-- Passage provided --
⁂

Other solutions, such as curated angel co-investment platforms like Echo.xyz, have also gained traction, especially with the recent MegaETH round, which allowed retail investors to participate on the same terms as VC and angel investors. However, as the industry works through its own solutions, some of the blame for the proliferation of meme coins should also be placed on regulators, especially in the United States, for failing to facilitate orderly fundraising for any form of utility token.
Without a clear framework for issuing tokens without triggering securities laws, many projects ended up raising money from accredited investors, or struggling to find complex solutions, or simply created meme coins that made no promises to holders. Hopefully, with the new pro-crypto regime in the US, some common sense rules will be implemented and we can all get back to building useful projects with useful tokens.

⁂

(Data items)
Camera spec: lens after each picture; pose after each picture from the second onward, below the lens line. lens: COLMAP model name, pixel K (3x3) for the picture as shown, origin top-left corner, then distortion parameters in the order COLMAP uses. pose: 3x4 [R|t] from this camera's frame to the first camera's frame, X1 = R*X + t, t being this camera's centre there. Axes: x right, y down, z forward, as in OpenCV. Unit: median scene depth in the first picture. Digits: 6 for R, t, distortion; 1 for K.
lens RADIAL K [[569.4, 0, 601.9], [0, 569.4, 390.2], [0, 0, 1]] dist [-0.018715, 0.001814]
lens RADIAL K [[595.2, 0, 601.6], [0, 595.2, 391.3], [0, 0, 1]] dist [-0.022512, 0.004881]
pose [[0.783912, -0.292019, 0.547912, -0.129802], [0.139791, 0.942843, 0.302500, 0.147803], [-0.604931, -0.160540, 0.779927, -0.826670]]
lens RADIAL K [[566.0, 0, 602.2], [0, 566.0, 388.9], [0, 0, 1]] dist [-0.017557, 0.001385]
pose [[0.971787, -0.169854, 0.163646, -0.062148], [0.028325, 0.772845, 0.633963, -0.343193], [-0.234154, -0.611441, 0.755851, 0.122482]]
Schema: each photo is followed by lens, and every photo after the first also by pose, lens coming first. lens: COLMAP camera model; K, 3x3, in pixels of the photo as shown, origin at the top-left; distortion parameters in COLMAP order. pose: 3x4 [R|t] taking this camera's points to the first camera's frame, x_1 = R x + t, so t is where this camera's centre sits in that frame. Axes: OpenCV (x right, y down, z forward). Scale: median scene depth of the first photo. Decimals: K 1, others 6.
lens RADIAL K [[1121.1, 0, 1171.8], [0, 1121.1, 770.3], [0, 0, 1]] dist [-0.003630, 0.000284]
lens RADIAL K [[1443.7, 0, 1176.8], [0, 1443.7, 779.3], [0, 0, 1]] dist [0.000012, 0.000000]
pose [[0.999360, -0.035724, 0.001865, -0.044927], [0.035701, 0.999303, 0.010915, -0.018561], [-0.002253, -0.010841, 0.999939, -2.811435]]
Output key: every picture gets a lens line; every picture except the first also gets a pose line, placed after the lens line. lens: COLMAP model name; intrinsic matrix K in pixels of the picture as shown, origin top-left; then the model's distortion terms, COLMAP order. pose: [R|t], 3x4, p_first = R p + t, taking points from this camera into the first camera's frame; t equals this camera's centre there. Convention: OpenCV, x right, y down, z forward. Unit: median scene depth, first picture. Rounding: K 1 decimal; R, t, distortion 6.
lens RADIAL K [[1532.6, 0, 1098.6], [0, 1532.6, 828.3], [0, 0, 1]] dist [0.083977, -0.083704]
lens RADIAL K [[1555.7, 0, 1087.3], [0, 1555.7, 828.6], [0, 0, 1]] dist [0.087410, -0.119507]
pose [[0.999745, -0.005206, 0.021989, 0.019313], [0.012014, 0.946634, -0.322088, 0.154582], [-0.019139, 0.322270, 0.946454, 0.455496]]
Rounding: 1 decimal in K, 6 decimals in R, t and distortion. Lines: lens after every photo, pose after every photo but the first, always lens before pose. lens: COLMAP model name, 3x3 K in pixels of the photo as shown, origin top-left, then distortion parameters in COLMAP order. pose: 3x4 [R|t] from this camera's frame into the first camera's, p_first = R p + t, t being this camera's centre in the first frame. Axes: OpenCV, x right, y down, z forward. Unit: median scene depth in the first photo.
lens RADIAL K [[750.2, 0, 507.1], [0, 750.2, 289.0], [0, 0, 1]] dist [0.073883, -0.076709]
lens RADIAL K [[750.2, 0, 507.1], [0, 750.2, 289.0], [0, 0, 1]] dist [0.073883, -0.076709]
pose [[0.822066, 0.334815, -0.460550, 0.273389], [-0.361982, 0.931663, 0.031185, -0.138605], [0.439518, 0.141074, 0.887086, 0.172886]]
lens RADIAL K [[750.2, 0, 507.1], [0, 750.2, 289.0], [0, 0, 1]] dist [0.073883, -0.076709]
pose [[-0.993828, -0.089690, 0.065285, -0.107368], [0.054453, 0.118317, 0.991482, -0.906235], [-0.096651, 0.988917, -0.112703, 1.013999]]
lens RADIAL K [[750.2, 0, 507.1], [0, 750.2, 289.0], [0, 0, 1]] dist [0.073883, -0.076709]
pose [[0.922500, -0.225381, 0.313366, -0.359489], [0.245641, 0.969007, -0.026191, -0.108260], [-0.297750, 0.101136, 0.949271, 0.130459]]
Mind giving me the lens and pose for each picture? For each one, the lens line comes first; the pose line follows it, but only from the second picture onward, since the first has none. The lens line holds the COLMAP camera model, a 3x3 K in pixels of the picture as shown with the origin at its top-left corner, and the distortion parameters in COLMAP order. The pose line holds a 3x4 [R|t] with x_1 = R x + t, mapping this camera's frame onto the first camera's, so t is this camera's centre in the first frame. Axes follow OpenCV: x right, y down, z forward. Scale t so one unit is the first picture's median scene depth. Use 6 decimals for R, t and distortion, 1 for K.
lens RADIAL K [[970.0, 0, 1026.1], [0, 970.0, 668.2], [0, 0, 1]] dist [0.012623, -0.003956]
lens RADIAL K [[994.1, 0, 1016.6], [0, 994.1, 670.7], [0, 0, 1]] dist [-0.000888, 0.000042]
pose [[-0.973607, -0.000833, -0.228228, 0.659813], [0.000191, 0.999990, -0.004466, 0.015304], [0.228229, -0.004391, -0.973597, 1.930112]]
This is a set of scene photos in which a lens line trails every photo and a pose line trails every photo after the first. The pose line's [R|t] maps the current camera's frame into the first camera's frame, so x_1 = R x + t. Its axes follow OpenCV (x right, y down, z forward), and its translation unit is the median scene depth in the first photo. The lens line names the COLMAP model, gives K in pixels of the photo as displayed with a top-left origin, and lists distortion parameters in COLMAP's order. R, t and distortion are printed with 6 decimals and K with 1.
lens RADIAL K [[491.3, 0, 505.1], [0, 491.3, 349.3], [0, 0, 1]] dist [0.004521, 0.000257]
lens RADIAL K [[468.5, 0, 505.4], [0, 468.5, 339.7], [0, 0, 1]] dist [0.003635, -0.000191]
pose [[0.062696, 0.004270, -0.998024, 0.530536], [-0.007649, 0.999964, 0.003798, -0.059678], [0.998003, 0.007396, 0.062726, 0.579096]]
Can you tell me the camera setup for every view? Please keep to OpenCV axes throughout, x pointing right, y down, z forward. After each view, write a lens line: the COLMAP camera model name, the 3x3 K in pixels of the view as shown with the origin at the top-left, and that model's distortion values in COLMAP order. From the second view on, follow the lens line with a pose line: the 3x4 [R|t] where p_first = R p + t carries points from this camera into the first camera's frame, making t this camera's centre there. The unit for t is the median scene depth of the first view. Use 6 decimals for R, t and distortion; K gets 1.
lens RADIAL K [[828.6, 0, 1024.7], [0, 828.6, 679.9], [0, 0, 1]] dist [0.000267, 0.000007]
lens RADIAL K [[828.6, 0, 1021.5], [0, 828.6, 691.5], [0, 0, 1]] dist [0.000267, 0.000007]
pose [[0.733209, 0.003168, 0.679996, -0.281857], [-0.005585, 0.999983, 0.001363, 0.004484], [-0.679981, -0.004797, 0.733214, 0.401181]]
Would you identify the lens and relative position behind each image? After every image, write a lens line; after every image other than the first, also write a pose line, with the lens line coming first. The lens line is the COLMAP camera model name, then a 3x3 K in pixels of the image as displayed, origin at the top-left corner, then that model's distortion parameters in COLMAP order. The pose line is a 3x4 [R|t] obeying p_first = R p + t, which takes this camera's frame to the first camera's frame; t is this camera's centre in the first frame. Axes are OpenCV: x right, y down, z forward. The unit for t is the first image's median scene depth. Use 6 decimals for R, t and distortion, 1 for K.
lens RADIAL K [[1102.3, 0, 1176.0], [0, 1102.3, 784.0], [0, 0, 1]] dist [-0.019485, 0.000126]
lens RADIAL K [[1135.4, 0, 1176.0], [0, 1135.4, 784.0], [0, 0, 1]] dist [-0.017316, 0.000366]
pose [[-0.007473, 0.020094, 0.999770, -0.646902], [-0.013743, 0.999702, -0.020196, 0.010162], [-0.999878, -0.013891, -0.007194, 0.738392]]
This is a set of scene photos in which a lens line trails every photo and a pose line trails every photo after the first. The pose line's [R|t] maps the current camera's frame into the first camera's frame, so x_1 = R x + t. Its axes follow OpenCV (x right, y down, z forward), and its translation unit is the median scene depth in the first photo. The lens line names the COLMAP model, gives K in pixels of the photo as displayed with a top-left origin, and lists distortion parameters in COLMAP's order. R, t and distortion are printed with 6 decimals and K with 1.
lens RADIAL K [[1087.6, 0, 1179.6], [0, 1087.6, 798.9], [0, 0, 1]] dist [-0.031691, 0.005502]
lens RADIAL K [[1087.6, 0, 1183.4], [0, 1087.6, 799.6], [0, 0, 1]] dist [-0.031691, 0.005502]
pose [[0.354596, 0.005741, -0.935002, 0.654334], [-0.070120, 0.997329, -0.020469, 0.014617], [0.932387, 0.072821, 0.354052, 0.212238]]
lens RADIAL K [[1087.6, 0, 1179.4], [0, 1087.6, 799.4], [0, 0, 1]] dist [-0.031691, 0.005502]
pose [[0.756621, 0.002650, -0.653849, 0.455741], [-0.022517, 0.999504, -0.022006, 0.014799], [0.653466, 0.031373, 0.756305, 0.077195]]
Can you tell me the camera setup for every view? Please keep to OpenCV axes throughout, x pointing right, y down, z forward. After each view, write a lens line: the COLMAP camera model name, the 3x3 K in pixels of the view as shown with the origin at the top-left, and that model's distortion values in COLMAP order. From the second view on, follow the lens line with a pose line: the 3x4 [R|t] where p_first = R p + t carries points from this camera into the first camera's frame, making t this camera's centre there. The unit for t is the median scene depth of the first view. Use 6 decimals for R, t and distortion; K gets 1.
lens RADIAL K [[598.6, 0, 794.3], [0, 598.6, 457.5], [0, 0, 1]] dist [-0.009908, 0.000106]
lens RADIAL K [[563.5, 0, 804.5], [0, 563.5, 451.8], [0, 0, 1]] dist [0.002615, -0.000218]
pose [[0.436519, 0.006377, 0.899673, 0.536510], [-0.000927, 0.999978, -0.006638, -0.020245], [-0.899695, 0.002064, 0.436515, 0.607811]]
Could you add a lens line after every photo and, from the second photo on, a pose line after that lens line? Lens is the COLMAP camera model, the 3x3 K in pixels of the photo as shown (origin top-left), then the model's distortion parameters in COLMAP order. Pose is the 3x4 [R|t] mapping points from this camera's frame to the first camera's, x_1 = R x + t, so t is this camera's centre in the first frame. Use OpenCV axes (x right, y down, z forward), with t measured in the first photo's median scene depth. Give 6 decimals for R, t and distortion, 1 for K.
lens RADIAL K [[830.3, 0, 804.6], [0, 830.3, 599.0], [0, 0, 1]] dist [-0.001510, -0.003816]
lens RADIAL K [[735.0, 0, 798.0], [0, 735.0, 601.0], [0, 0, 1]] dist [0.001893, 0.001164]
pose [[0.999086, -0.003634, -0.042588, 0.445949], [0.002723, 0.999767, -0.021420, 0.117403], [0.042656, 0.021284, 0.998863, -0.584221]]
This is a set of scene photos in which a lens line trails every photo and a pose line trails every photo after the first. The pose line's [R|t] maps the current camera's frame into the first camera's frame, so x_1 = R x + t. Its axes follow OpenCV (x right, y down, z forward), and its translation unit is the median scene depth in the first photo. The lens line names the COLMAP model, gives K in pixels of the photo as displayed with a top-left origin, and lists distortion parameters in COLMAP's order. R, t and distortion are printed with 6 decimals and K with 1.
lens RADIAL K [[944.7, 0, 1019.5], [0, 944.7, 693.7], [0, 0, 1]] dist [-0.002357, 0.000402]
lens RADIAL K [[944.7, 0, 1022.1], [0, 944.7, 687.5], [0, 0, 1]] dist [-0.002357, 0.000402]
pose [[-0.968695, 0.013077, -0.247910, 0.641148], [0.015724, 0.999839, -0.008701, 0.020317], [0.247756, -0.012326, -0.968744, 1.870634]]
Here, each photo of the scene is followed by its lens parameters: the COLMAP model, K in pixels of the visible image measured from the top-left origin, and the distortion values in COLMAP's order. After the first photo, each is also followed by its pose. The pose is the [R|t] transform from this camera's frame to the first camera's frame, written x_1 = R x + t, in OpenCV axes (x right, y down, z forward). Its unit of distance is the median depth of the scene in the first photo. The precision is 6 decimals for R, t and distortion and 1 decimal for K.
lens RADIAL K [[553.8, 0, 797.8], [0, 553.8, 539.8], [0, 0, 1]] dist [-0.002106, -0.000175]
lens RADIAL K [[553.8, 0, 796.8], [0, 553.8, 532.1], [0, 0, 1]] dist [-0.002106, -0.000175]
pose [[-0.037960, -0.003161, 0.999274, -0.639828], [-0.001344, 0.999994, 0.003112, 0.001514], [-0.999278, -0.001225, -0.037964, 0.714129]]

⁂

-- Task requirements --
- A) In the passage on crypto fundraising, which recent round allowed retail investors to participate on the same terms as VC and angel investors?
- B) Condense the paragraph of the passage on crypto fundraising that begins "Without a clear framework" into two or three short bullet points that keep its main facts.
- C) Carry the passage on crypto fundraising forward from its final sentence.

-- Task results --
- A) The MegaETH round.

- B)
- With no clear framework for issuing tokens without triggering securities laws, many projects raised money from accredited investors, struggled to find complex solutions, or created meme coins that made no promises to holders.
- The hope is that the new pro-crypto regime in the US will implement common-sense rules so that useful projects with useful tokens can be built again.

- C)
3. We still believe that everything that can be tokenized will be tokenized
Regardless of your opinion on meme coins, the plethora of token launchpads that have sprung up after the success of pump.fun will only accelerate the tokenization of everything. In addition to meme coins, we now have AI agent launchpads (Virtuals.io), and some other interesting DAO experiments (daos.fun) or "tokenized time" (Time.fun).
That’s not even mentioning the accelerated progress we’ve seen in the RWA space, with major TradFi firms joining the fray. While US Treasuries have been the dominant product over the past few years, the industry looks ready to start looking beyond the risk curve to more exciting products.
Where does this leave us? On GeckoTerminal, we now track over 5.5 million tokens, with over 600,000 new tokens created in January. At this rate, we’ll easily pass 1 billion tokens in the next five years.

Going back to my earlier point, this means there will be a ton of tokens and projects vying for our attention (and money). It will be interesting to see how these projects stand out. What we have seen with Meme Coin over the past twelve months may just be a precursor to things to come, with only the highest quality projects or tokens making it to the top.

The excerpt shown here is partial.